When asked about the cameras, Stedman said “There are 6 cameras on each bus. The system (a small computer) knows when the stop arm is extended, and can visually detect when a vehicle passes. It then records a video of the vehicle and its tag, and sends the video up to the server for review and citation issuance. Everything on the bus [system] is automated requiring no driver involvement.”
In the past, it was the responsibility of Clarke County bus drivers to recognize a car passing the stopped bus and up to them to make note of the tag number.
This proved almost impossible for any busy bus driver.
As stated by the American Traffic Solutions website “CrossingGuard® is a completely automated enforcement system that requires no bus driver involvement. High-resolution cameras installed on the exterior of the bus automatically capture images and video of violating vehicles as they illegally pass the stop arm. In addition to capturing video, the system automatically embeds a data bar which includes GPS coordinates, date and time of the violation, and other relevant violation information used to create a comprehensive evidence package.”
This could be bad news for drivers who do not know the extent of the law.
“It will reduce violations in two ways,” Stedman added. ” The cameras themselves are a deterrent for anyone thinking of passing when the arm is out. The second way is by modifying driver behavior; if they do go around, they get a $300 citation. I think they will be very careful not to repeat that offense.”

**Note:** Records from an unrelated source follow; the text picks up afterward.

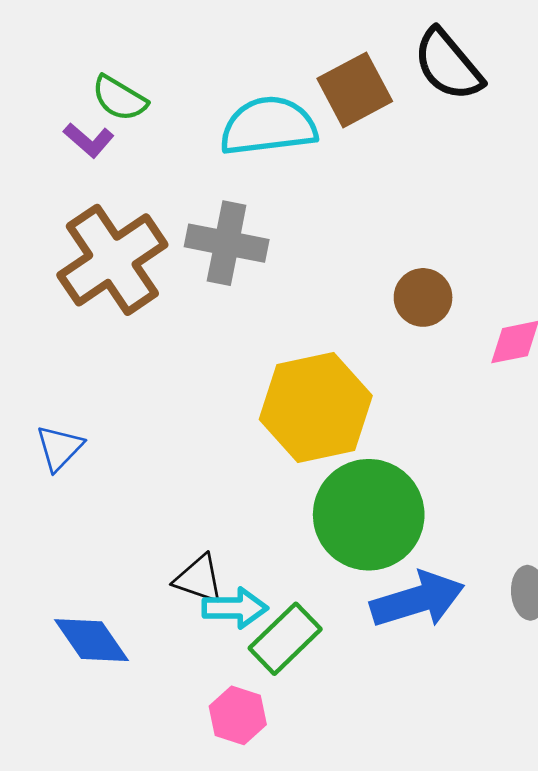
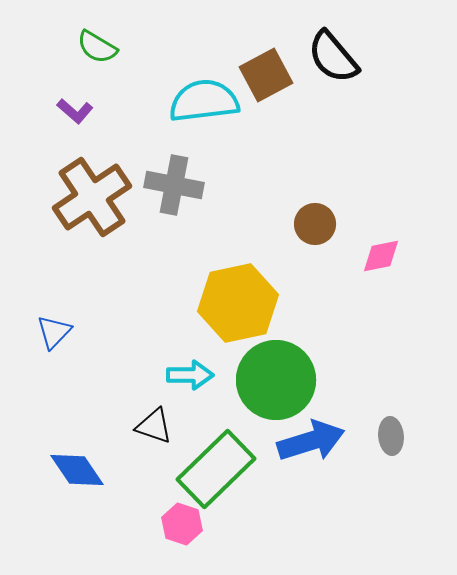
green semicircle: (119, 98) -> (97, 47), moved
cyan arrow: (235, 608) -> (190, 375), moved
green rectangle: (285, 639) -> (216, 469), size x1.5

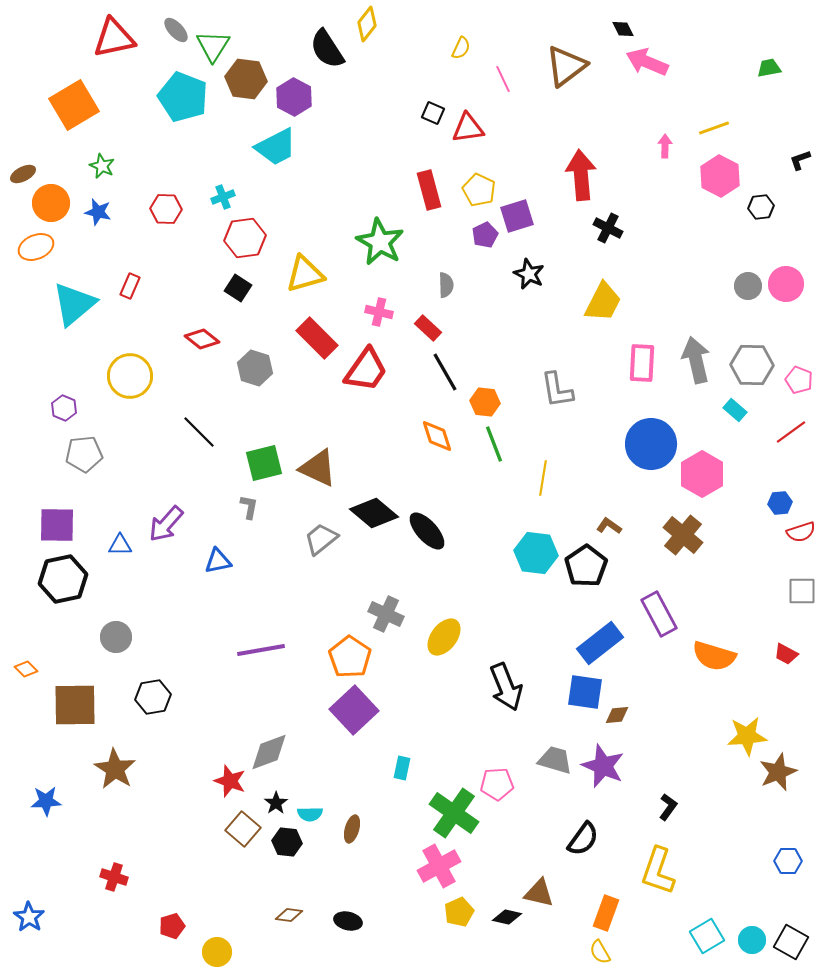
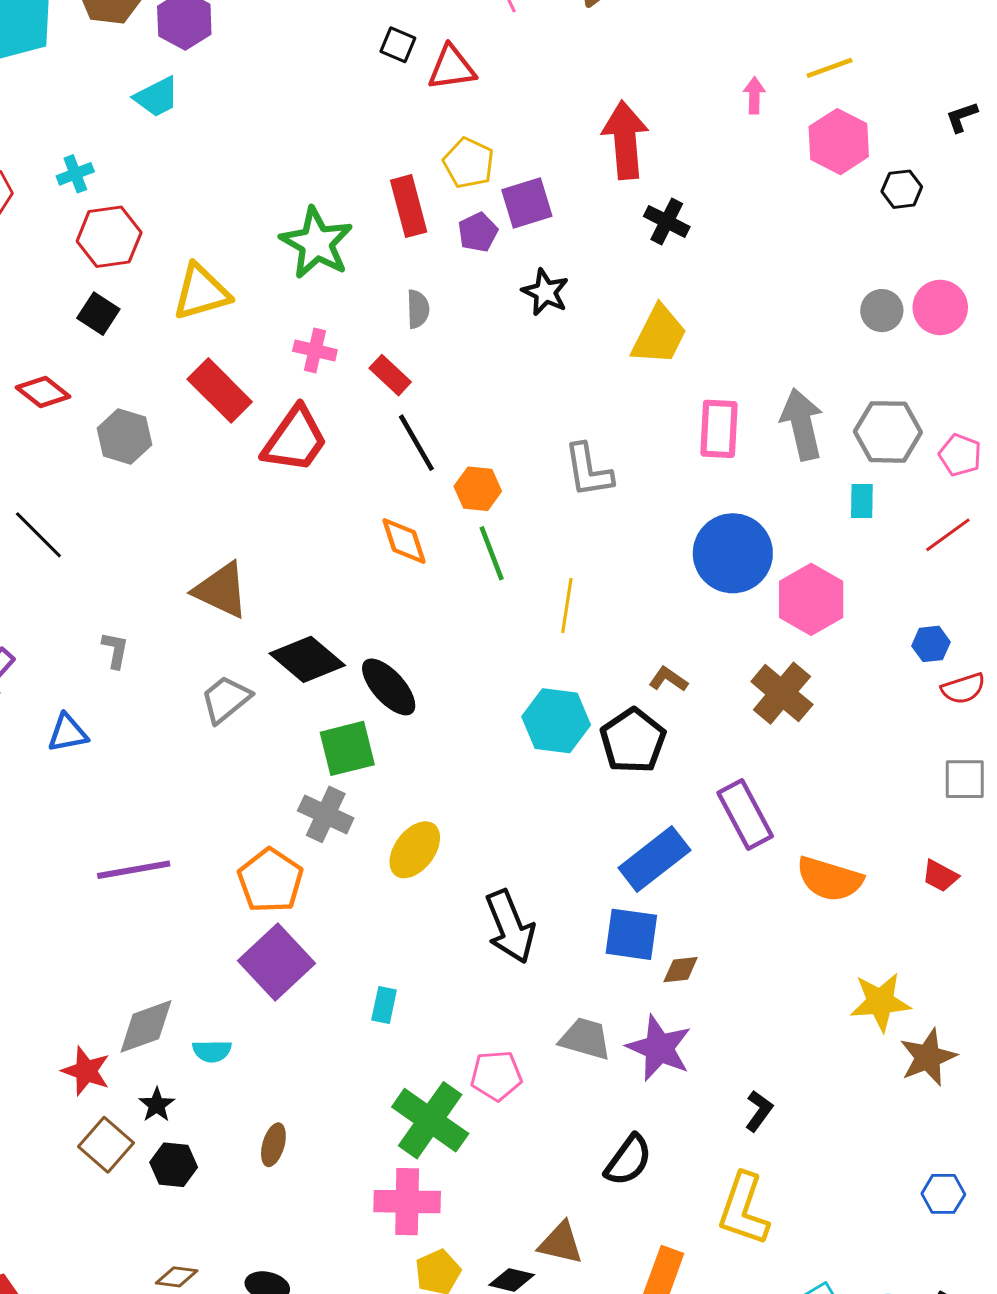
cyan trapezoid: (276, 147) -> (157, 97), size x0.7
red rectangle: (429, 190) -> (409, 206), moved
cyan rectangle: (735, 410) -> (862, 501), turned 50
green square: (264, 463) -> (347, 748), moved
cyan rectangle: (402, 768) -> (384, 1005), moved
cyan semicircle: (310, 814) -> (212, 1051), moved
pink cross: (439, 866) -> (407, 1202), turned 30

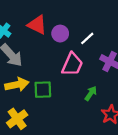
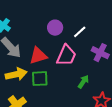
red triangle: (37, 25) -> (38, 56), moved, turned -42

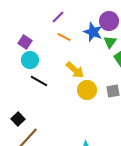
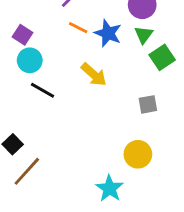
blue star: (93, 32) -> (108, 33), moved
yellow circle: (87, 90) -> (138, 154), moved

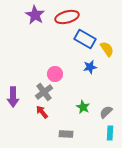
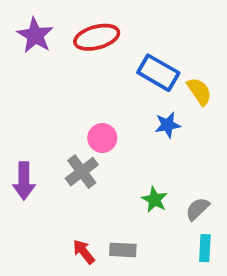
purple star: (35, 15) -> (35, 35), moved
red ellipse: (67, 17) -> (97, 37), moved
red arrow: (42, 112) -> (84, 252), moved

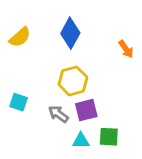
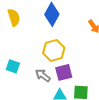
yellow semicircle: (20, 37) -> (14, 17), turned -66

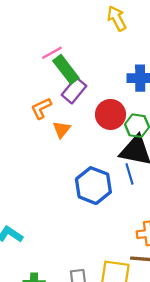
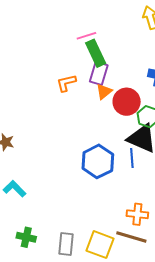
purple rectangle: (74, 90) -> (99, 73), turned -35
orange triangle: (62, 129) -> (104, 92), moved

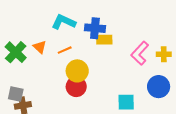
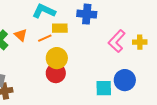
blue cross: (95, 28) -> (87, 14), moved
yellow rectangle: (104, 40) -> (60, 28), moved
blue circle: (159, 87) -> (125, 80), moved

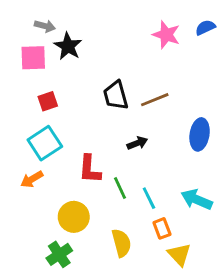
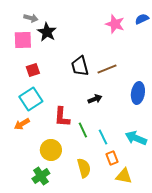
yellow triangle: (179, 254) -> (124, 176), turned -36

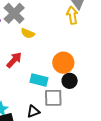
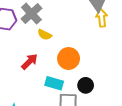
yellow arrow: (72, 15) -> (102, 18), moved
orange circle: (63, 63) -> (69, 59), moved

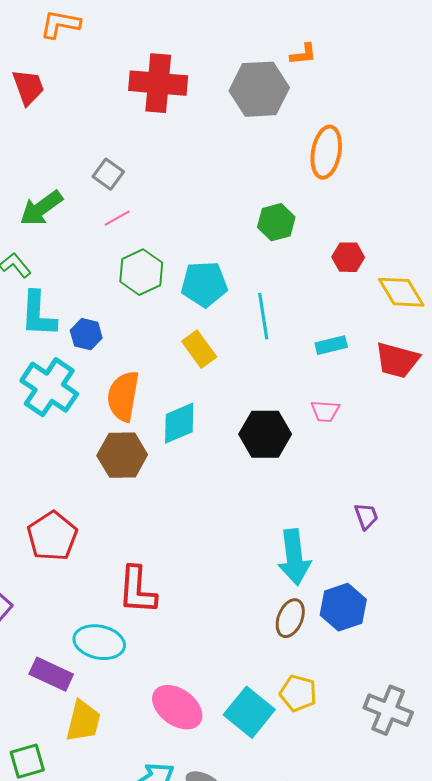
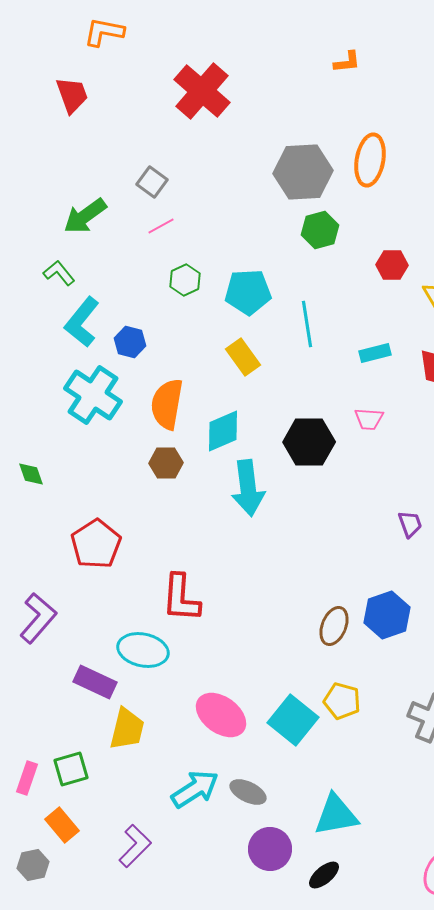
red cross: (158, 83) -> (202, 91), turned 36
gray hexagon: (259, 89) -> (303, 172), moved
green hexagon: (141, 272) -> (185, 280), size x0.7
cyan L-shape: (38, 314) -> (82, 322), turned 36
brown hexagon: (122, 455) -> (166, 463), size x0.7
cyan arrow: (294, 557) -> (248, 488), moved

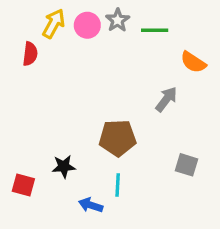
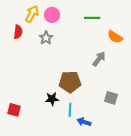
gray star: (118, 20) -> (46, 38), moved
black star: (64, 167) -> (52, 99), moved
blue arrow: (91, 205) -> (84, 122), moved

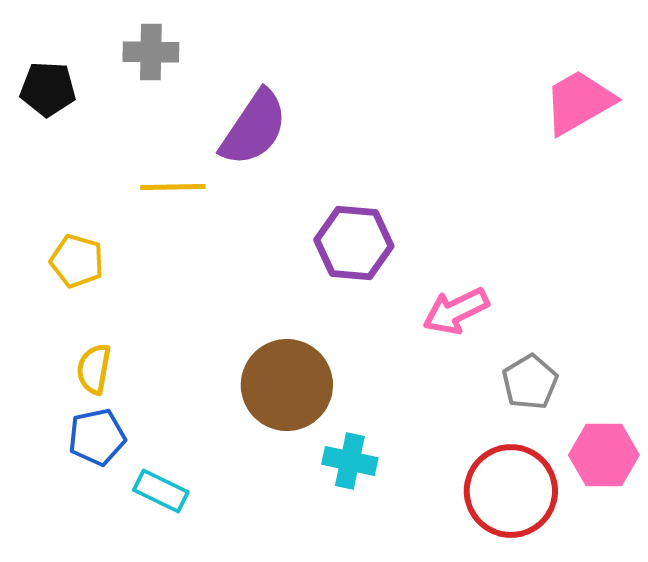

The Georgia law states “when [a] school bus stops for passengers, all traffic from both directions must stop.”
All motorists are expected to obey this law, unless there is a physical barrier as a median, then only traffic following the bus must stop.
Barnett Shoals Road is a four lane road with a turning lane running throughout the middle of the road.
There is no physical barrier as a median, meaning motorists traveling in the opposite direction are expected to stop for the school bus along with the traffic following the bus.
This law is confusing to many motorists, but it is important for all drivers to know and understand the law to avoid getting a ticket.
“I think it is confusing to a lot of drivers,” Emily Jolly said when asked about Georgia’s law. “I know I have to stop on a two lane road, but sometimes when I’m traveling on a larger road I don’t even notice the bus stopped on the opposite side.”
This same idea is common for many Athens drivers.
“I guess it’s just because I never really see other cars stopping, I didn’t realize I had to stop,” T.J. Hinton answered when asked about stopping for school buses on Barnett Shoals Road.
This is exactly what the Clarke County School District is hoping the camera systems will accomplish: awareness.
Cathy Benson, Clarke County’s school district transportation director, explained that five buses are equipped with this camera system at this time, but there is a possibility of adding up to twenty buses total.
When asked how the buses were picked to have the system installed she said the buses were chosen by the roads they travel; buses that travel on busier, heavily congested roads were picked to be outfitted with the cameras first.
According to Benson, there was no cost to the school district to have the buses equipped with the cameras, and the district does not receive any revenue from violations.
Online Athens reported, “Violators face a $300 fine for their first violation, $750 for a second offense and $1,000 for a third.”
“Safety for our students is always our foremost goal,” Benson said. “However, we also want to educate and increase the awareness of the public about the laws when sharing the road with school buses.”